We took the hybrid out yesterday. It is rideable by some standards, but I don’t know what is wrong, I think it is something in the steering or front wheel. The bike is a fairly simple machine, but I don’t know that much about it. If it were a car with a manual transmission and the clutch plate was slipping, I know what that feels like. If I had been the person riding it when it started to have the problem, I might have a guess.
My fear is that it’s something that will get worse if I continue to ride it, going from a less expensive repair to a more expensive repair, or even something that could cause me to have an accident. It could certainly do that through behaving slightly unpredictably, even it it doesn’t happen with a catastrophic failure.

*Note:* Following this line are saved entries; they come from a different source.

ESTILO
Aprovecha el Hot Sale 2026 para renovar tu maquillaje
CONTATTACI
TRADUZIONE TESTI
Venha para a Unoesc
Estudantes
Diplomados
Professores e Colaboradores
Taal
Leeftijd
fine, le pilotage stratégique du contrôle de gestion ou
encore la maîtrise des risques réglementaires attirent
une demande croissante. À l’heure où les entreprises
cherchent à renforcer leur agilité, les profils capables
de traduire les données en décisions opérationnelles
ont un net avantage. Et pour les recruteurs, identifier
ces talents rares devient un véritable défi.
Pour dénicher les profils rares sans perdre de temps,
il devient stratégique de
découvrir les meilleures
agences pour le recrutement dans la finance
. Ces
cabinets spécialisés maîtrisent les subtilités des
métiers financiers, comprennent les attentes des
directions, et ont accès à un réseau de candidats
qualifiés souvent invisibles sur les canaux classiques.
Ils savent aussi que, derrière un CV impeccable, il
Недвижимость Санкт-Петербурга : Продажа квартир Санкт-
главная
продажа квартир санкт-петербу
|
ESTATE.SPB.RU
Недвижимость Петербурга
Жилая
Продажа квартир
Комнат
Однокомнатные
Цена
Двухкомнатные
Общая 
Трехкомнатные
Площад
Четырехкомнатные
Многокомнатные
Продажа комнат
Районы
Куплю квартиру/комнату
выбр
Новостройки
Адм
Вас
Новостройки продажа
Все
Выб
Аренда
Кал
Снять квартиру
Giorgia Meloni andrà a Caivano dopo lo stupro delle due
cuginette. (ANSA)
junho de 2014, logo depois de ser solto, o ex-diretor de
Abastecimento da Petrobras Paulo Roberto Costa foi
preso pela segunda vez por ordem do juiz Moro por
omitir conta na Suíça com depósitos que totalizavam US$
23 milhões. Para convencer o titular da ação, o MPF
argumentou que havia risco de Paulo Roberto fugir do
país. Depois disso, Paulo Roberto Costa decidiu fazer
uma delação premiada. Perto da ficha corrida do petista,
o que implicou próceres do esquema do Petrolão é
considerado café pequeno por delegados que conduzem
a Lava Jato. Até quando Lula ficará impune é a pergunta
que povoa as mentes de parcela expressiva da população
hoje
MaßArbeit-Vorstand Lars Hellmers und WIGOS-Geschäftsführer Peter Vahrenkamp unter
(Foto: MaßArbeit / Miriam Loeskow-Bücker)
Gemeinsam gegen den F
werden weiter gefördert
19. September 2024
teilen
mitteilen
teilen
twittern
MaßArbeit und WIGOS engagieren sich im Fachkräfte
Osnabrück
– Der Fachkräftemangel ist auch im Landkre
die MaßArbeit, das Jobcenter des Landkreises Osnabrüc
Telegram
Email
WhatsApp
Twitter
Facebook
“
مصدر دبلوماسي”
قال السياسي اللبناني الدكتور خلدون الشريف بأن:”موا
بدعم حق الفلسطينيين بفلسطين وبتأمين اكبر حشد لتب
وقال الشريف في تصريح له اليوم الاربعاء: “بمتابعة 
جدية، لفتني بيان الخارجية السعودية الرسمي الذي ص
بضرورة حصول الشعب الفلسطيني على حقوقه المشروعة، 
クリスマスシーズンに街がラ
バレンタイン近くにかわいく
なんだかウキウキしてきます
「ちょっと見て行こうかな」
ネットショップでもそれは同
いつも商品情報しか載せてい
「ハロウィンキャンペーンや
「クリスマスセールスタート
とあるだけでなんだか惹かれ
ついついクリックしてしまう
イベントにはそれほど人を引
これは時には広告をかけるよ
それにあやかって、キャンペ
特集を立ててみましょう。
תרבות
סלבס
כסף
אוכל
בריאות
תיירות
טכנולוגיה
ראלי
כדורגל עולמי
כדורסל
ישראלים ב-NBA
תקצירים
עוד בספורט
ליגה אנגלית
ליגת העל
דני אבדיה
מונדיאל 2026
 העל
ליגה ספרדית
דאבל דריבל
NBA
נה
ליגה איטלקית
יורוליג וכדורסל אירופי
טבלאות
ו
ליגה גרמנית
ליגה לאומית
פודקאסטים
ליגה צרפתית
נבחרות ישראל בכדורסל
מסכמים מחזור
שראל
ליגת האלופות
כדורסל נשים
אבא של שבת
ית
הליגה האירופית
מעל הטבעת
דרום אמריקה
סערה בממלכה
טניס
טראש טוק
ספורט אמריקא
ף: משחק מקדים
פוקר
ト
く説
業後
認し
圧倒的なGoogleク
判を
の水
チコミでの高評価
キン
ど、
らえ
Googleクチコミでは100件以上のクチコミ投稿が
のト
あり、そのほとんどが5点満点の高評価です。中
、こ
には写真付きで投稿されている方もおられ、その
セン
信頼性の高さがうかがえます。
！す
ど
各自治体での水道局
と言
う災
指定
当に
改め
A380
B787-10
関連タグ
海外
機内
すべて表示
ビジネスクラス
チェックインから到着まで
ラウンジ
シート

The bike needed a seat post so we could mount a seat. Russ put the Brooks I haven’t been using on it, so we were at the shop yesterday to get the post, but didn’t want to ask someone to look at it until they could test ride it if needed. I’ll take it by for an assessment today, and the chain for the road bike should be in by the 11th. Riding isn’t cancelled, but it will be hard to ride as much as I’d like for a week or more.
The century is in 3 weeks. Unfortunately, a broken bike isn’t a good back-up. And the planned repairs on my primary bike are “just to get it back to the shape it was in”. That wasn’t delivered with a condescending tone, but it was clear that more repairs are on the way. The clarity of goal was to ride as much as possible throughout June while my schedule was more open, for both the project and the century. That’s still the goal. It’s just not going to look quite like I envisioned it.